Missouri Files First Spam Suits

  |  October 10, 2003   |  Comments

The state attorney general files the first two suits under Missouri's six-week-old anti-spam law.

Missouri's attorney general announced on Thursday the first lawsuits under that state's new anti-spam law.

The suits, filed in St. Louis City Circuit Court, stem from the anti-spam law Missouri enacted in late August. The law requires that commercial senders carry an "adv:" label and comply immediately with unsubscribe requests. It defines spam as any commercial email from a person or business that does not have a pre-existing business relationship with the recipient. Violators are subject to prosecution by the state and civil penalties of $5,000 per email, up to $25,000 per day.

Jay Nixon, Missouri's attorney general, accuses two Florida-based emailers with violating these provisions. In the first case, the attorney general says Palm Beach resident Phillip Nixon emailed five unsolicited offers for architectural plans to the state's anti-spam email address, nospam@moago.org. The suit claims the messages were not labeled and did not stop when requested.

The second suit was filed against a Boca Raton company called Fundetective.com. The action alleges the company sent out a number of unsolicited messages advertising short-term loans and personal information gathering services. Again, the attorney general's office said the emails were not labeled as required under the law.

Both suits seek the maximum $5,000 penalty per violation, in addition to injunctions against further unsolicited commercial email that violates Missouri law.

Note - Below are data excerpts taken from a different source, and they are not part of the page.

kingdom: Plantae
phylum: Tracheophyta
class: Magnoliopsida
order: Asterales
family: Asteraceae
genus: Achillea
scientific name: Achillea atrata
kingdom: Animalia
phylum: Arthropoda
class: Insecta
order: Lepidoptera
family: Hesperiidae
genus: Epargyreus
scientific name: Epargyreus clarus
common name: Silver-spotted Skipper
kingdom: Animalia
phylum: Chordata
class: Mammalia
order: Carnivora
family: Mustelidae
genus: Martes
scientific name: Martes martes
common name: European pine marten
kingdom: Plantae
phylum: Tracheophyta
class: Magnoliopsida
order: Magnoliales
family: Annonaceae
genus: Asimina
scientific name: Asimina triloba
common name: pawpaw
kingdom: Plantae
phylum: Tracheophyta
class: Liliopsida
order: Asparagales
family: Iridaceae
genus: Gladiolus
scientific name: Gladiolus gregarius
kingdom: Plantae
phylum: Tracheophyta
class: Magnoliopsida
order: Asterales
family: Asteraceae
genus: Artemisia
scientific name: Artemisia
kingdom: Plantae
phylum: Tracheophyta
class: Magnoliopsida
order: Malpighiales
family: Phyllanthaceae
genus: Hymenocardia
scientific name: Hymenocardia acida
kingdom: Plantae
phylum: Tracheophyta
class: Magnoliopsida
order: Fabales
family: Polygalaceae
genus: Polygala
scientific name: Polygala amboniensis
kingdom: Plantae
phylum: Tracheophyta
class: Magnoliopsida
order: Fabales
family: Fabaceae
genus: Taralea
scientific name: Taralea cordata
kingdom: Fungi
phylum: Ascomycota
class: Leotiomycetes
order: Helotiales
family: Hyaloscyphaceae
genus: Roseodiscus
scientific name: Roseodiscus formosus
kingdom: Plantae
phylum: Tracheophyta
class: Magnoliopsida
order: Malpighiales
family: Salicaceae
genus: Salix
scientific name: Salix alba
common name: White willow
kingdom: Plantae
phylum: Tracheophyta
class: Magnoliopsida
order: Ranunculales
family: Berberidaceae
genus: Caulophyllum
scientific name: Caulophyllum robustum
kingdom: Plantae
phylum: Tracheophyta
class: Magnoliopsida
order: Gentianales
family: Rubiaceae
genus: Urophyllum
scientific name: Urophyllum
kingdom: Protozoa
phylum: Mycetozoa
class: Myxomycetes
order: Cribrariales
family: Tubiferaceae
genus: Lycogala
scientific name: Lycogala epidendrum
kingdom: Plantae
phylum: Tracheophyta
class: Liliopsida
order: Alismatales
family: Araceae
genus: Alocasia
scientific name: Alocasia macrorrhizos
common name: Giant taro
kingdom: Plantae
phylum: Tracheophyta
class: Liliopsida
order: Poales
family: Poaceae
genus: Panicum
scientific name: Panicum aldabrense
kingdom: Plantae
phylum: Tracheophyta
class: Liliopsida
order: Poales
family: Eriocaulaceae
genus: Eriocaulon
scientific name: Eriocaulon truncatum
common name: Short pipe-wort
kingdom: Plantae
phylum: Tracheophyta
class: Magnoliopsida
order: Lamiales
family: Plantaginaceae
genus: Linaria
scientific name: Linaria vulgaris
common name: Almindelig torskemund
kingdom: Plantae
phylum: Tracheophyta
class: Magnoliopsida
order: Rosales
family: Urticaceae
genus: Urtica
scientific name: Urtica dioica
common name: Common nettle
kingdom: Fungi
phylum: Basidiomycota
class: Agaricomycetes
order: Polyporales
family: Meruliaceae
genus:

Missouri is one of 35 states to enact anti-spam measures. Earlier this month, California enacted a tough anti-spam law that requires email providers and advertisers to receive "direct consent" from consumers they email. Many commercial emailers complain the hodgepodge of state laws make full compliance nearly impossible. The industry's trade groups want proposed federal anti-spam legislation to supercede state laws and create a universal standard.